Various forms of computer-mediated communication (CMC) have become ubiquitous, and influence our lives in many ways. Facebook, Myspace, Skype, Twitter, WhatsApp, and YouTube produce enormous amounts of traffic and datawhich is ideal for analysis. Automated tools for discourse analysis process this tremendous amount of computermediated discourse quickly. The aim of this thesis is to describe and develop a software architecture for an automated tool that analyzes computer-mediated discourses to answer the question “Who is communicating with whom?” at any point in time. Assigning receivers to each message is an important step. While direct addressing is helpful, it is not used in every message.

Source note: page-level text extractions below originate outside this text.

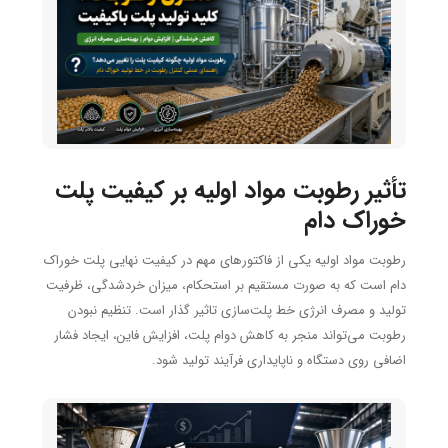
تاثیر مستقیمی بر کیفیت محصول نهایی خواهد داشت.
تأثیر رطوبت مواد اولیه بر کیفیت پلت
خوراک دام
رطوبت مواد اولیه یکی از فاکتورهای مهم در کیفیت نهایی پلت خوراک
دام است که به صورت مستقیم بر استحکام، میزان خردشدگی، ظرفیت
تولید و مصرف انرژی خط پلت‌سازی تاثیر گذار است. تنظیم نبودن
رطوبت می‌تواند منجر به کاهش دوام پلت، افزایش فاین، ایجاد فشار
اضافی روی دستگاه و ناپایداری فرآیند تولید شود.
در خطوط صنعتی خوراک دام، رطوبت مواد اولیه باید با توجه به نوع
جیره، اندازه ذرات، شرایط آسیاب، میزان بخاردهی و دمای کاندیشنینگ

The author explores popular communication models and the most widely used CMC systems. The underlying communication model highlights the basic elements of CMC, and shows how this communication takes place. Based on this understanding, multiple views are defined by using different attributes and various guiding questions. Practical examples explain which basic information can be extracted from text-based discourses, and how that is done. The author mainly focuses on Internet Relay Chat (IRC) as an applied example because of its open and well-documented protocol. In discourses, it is not always clear who is communicating with whom; which especially affects the automatic analysis of discourses. It is important to identify the users nicknames in written discourse in order to determine who the respective senders and receivers are. However, the linguistic possibilities in nickname creation, and of using nicknames in the discourse, are various.
To study how nicknames are created and used in IRC, logs of 13 channels, consisting of 8937 public chat messages and 7936 unique nicknames, are analyzed in detail. This thesis shows the basic structure of IRC nicknames, which parts of speech group are used to compound nicknames, and which parts of speech of a nickname are omitted within the chat discourse. This knowledge leads to a better prediction as to whether there is a link between a current logged-in user and the examined word in discourse, which can be a shortened or creatively changed form of a nickname. Additionally, this work improves two other aspects: first, automated detection and mapping of written receiver names (or parts thereof) for logged-in users; and second, automated receiver guessing without semantics if no receiver name is specified. The architecture of the automated software is described in detail. An IRC discourse with 5605 messages is manually and automatically analyzed, and both approaches achieve similar results in detecting and guessing sender-receiver relations.